Note that the smaller-width filters are more variable but still centered around the true data, so our estimates pick up on smaller fluctuations in local spike counts while being less reliable at each point. By contrast, the larger smoothing widths are less variable but are badly biased around firing rate changes. In effect, when smoothing with a filter of width \(T\), it is hard to detect changes in firing rate on scales \(< T\).

Question

In our above analysis, we binned spikes on a very fine time scale and used smoothing to get firing rate estimates. What would happen if we had used bigger bin sizes to start? Would this have affected our final rate estimates?

Beyond spikes#

Though the analyses we’ve done here are very simple, they apply to many different types of data. For example, many experiments generate time stamps of short behaviors that can be viewed as realizations of a point process, and we are often interested in the (average) rate of such a process around sets of other events. In such cases, the PSTH is often the method of choice.

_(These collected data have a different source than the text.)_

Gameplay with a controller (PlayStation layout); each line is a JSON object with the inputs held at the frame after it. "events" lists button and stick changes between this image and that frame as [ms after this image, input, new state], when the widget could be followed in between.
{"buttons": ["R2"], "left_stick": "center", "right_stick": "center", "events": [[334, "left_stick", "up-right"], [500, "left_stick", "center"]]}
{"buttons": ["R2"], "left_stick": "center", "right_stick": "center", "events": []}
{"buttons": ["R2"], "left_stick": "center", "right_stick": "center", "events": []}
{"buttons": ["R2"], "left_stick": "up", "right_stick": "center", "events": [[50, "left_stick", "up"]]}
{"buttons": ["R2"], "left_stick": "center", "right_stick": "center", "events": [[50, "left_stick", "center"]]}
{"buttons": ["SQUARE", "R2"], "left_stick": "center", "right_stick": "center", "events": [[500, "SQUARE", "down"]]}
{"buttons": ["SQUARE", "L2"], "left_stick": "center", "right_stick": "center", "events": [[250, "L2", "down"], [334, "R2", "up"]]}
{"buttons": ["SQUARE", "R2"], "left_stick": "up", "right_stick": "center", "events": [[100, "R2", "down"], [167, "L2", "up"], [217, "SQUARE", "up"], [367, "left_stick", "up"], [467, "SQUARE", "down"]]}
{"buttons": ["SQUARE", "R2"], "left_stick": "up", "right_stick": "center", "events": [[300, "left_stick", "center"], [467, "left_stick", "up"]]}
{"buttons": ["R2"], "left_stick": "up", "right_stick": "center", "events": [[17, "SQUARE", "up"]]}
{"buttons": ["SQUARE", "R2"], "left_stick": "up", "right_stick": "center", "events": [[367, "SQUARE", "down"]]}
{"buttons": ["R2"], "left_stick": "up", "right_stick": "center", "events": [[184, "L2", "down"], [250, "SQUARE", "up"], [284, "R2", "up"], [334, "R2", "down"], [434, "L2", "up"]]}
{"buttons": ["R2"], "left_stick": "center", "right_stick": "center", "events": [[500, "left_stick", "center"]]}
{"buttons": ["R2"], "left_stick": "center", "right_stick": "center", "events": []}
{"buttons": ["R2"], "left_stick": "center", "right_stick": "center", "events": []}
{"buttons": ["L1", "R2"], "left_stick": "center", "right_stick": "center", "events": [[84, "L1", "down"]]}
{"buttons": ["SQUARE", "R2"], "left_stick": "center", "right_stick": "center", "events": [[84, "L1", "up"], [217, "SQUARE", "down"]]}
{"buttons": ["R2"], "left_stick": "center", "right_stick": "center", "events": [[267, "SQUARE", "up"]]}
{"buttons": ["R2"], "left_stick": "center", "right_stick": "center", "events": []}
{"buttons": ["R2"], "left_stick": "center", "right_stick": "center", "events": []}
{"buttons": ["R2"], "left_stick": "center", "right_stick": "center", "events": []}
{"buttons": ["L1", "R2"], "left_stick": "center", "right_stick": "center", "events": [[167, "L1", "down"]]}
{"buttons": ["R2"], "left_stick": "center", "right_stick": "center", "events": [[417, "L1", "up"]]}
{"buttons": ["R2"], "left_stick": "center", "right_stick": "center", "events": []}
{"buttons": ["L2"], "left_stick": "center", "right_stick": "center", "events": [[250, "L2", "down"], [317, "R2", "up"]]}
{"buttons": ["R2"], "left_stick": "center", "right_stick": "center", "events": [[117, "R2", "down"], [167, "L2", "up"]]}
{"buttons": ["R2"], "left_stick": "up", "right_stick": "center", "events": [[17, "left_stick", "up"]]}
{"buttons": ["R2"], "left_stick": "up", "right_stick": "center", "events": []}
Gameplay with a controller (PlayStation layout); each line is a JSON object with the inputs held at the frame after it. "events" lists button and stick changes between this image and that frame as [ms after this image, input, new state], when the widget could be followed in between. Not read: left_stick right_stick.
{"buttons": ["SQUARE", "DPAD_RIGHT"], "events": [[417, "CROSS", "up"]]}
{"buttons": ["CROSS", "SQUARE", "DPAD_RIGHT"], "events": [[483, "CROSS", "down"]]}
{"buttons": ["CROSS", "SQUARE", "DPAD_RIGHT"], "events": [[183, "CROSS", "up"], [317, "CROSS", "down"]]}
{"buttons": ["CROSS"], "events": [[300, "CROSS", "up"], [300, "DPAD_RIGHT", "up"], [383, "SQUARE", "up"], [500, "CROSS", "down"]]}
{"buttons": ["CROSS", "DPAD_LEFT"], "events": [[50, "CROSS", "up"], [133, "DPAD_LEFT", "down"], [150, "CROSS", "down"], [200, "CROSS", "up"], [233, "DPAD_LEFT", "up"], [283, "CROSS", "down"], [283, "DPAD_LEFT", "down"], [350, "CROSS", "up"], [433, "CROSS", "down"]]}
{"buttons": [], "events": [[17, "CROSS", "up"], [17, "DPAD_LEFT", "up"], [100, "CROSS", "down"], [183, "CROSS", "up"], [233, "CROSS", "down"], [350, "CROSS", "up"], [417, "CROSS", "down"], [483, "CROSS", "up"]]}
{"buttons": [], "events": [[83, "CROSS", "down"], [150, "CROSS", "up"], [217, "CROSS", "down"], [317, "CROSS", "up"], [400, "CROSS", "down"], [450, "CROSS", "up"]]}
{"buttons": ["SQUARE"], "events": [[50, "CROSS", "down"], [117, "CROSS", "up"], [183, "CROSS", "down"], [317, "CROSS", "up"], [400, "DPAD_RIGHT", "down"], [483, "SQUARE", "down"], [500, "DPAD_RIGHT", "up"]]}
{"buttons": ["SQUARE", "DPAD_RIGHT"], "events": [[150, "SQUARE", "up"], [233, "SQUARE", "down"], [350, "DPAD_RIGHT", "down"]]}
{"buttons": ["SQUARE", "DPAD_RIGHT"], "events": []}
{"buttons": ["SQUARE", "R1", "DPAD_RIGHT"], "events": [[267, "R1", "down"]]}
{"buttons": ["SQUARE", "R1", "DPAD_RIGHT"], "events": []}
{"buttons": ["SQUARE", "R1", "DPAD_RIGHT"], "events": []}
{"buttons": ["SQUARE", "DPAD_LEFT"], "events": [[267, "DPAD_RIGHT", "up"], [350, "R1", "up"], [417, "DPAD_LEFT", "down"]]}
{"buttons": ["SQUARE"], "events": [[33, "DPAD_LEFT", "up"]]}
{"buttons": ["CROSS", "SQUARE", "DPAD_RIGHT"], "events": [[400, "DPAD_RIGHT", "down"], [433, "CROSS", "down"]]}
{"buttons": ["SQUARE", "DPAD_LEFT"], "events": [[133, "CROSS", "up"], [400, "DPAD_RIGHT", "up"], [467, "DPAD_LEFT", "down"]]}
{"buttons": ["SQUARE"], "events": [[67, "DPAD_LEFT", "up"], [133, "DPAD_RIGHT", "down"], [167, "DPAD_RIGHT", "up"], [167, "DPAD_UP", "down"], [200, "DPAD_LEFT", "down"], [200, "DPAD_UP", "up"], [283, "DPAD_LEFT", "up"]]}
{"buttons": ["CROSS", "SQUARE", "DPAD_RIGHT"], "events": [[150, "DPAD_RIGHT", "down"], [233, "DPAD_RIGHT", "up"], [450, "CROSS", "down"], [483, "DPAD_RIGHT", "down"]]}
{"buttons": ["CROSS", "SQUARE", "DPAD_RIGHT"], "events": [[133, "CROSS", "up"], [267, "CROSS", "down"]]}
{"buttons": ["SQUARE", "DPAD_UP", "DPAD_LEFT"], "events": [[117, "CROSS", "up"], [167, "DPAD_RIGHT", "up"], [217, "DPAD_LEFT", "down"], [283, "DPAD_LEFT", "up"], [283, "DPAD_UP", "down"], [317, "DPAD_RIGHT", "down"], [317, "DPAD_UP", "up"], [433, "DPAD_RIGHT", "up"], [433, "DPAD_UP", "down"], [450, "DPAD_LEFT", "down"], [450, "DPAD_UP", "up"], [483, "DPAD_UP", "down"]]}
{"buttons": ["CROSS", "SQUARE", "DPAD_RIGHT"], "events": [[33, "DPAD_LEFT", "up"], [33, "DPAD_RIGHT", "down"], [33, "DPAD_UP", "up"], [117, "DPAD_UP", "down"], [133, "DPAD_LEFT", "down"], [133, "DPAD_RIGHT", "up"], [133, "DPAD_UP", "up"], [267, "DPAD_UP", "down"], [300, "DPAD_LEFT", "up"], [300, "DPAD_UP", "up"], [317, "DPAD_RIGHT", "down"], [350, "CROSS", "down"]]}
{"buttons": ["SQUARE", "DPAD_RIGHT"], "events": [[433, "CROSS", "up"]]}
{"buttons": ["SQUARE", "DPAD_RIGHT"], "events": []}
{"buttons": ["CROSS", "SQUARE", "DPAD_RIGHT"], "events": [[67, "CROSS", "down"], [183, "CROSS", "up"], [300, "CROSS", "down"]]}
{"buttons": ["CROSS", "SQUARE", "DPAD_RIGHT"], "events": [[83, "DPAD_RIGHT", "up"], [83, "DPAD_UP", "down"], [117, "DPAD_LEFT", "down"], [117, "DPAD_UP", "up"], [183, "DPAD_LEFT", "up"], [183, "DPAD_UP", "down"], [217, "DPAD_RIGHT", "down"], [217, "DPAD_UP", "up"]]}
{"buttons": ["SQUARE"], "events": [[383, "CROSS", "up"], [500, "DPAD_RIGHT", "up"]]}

Along different lines, for continuously recorded data, we may also be interested in the average time trace of the data across repetitions of the same experimental condition, again aligned to select moments in time (e.g., trial start, movement or stimulus onset, reward delivery). In this case, the PSTH is also a useful analysis (without the hassle of binning). Implicitly, the PSTH assumes that the data have a characteristic time course of interest, and this pattern repeats around some class of events whose locations we know in time. Aligning the data to these events and then averaging thus produces an estimate of this “typical” time course.